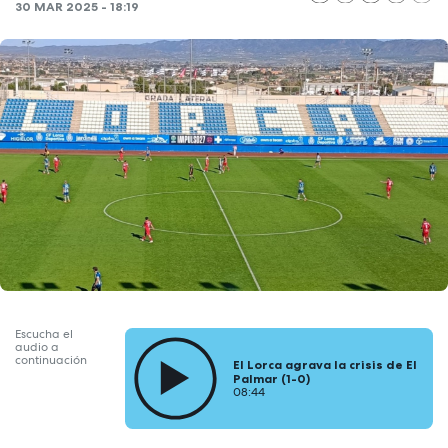
30 MAR 2025 - 18:19
Escucha el
audio a
continuación
El Lorca agrava la crisis de El
Palmar (1-0)
08:44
__________
## Work request
Could the entries be output exactly as written, but without their images?

## Your solution
30 MAR 2025 - 18:19
Escucha el
audio a
continuación
El Lorca agrava la crisis de El
Palmar (1-0)
08:44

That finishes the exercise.